The pope himself had written in a February letter that the church should not be shy of using the media, including the internet, to spread its message, saying the “mass media can and must promote justice and solidarity.”

But members of the Catholic church and outside observers alike argued that the display of Karol Wojtyla's pain had gone too far. “Putting the pontiff's illness on show is just turning it into a spectacle for the use and consumption of the world public opinion,” Father Vincenzo Marras, editor of the Italian magazine Jesus said in an interview in La Stampa. “Wojtyla's aides ought to be more restrained.”

“The line was crossed during the Easter ceremonies,” Father Marras said. “Showing him for a quarter of an hour helpless at his window to say just one word was terrible. I found those images deeply disturbing. The problem was not that this was live suffering on TV, but that an extremely private moment of illness was being turned, at all costs, into a spectacle.”

Italy's leading sociologist, Franco Ferrarotti, also expressed his concern, warning against “turning suffering into a show.”

John Paul II's death was perhaps one of the most public deaths of a world leader in history. The Vatican, one of the world's most notoriously secretive institutions, scored a media coup by feeding hungry journalists with more information than most had ever dreamt of about this much anticipated death.
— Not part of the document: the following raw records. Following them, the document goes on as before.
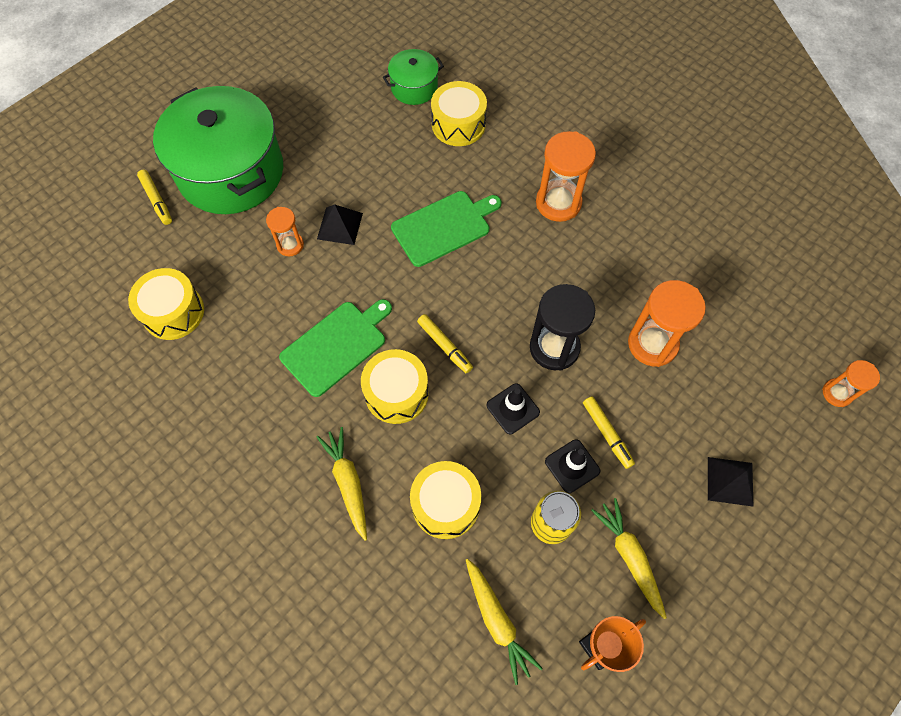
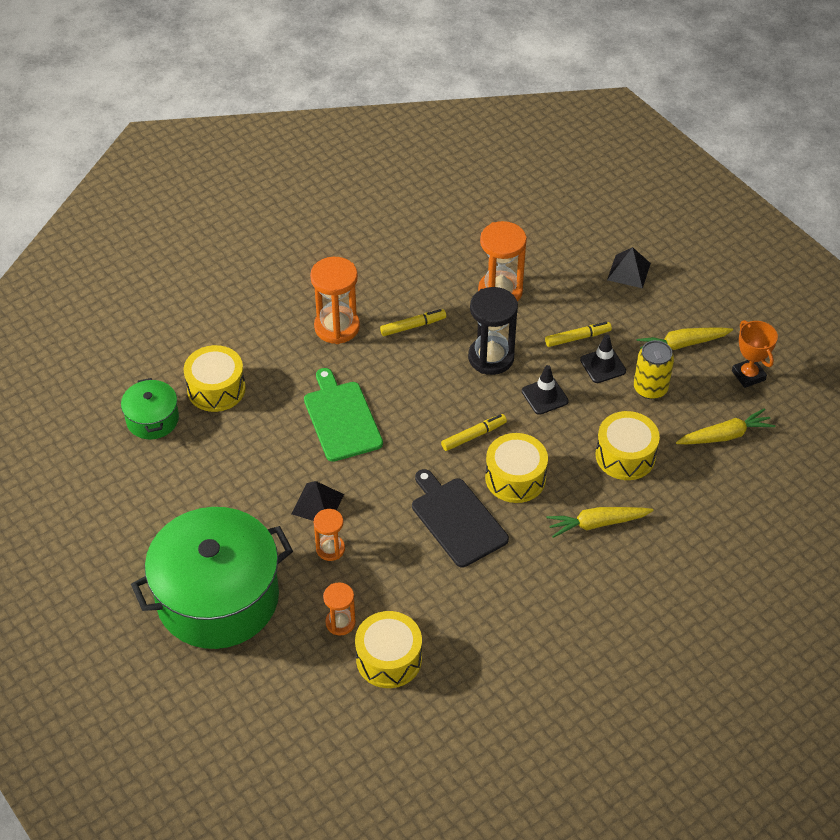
camera: 80 degrees left, 15 degrees down
(157, 200) = (237, 673): yellow marker -> yellow marker (413, 326)
(336, 346) = (457, 519): green cutting board -> black cutting board
(837, 393) = (565, 191): orange hourglass -> orange hourglass (340, 623)

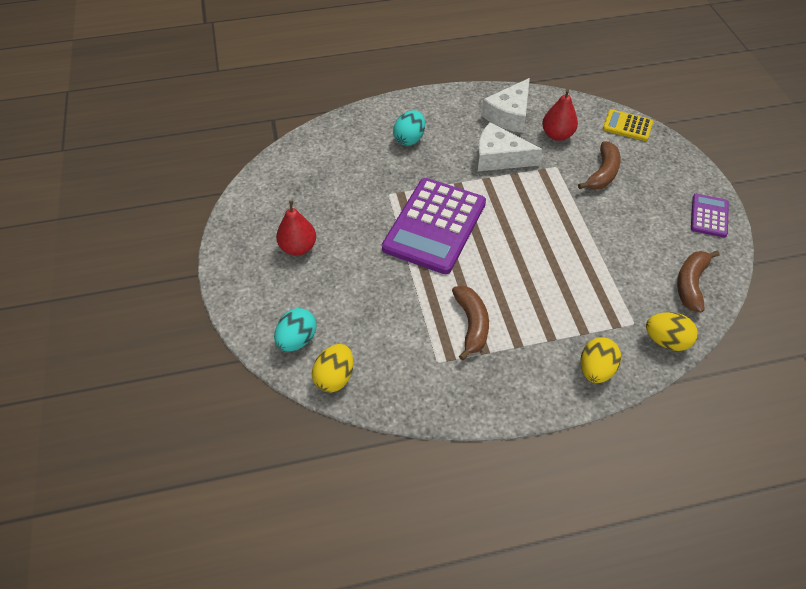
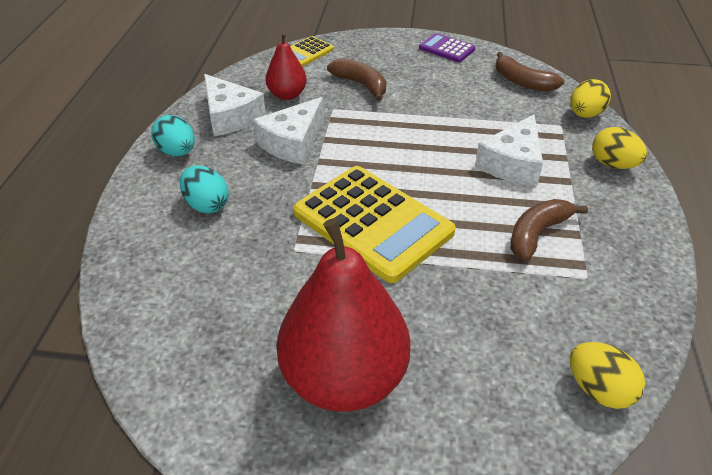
camera: 70 degrees left, 10 degrees down
(297, 340) = (524, 421): turquoise egg -> turquoise egg (177, 152)
(298, 247) = (344, 378): red pear -> red pear, size x1.98
(434, 226) = (372, 223): purple calculator -> yellow calculator
(471, 324) = (537, 234): brown banana -> brown banana turned 60 degrees counterclockwise
(553, 296) = (512, 163): none -> white cheese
They had expected to be kept in the dark, remembering how the Vatican kept Pope John XXIII's inoperable stomach cancer secret until just a few days before he died in June 1963.

Although some have feared that the Vatican made cold blooded use of the pope's illness for media effect, others note that it should be praised for its transparency. Many remember the recent illness and death of another media friendly leader, Yasser Arafat, which was shrouded in secrecy, leading to conspiracy theories that continue to fill websites today.

Amid the tributes in the days after Karol Wojtyla's death, many noted that without the media this pope would not have touched the world in the way he did, even though he had travelled to more than 120 countries.

“Karol Wojtyla would not have become Pope Wojtyla without the media—something he was very much aware of,” said an editorial in Italy's Il Messaggero newspaper. “No one was as aware as he was of the importance of the media in our present time. Similarly no one knew how to exploit with such amiable ruthlessness its immense potential to the extent that he did.”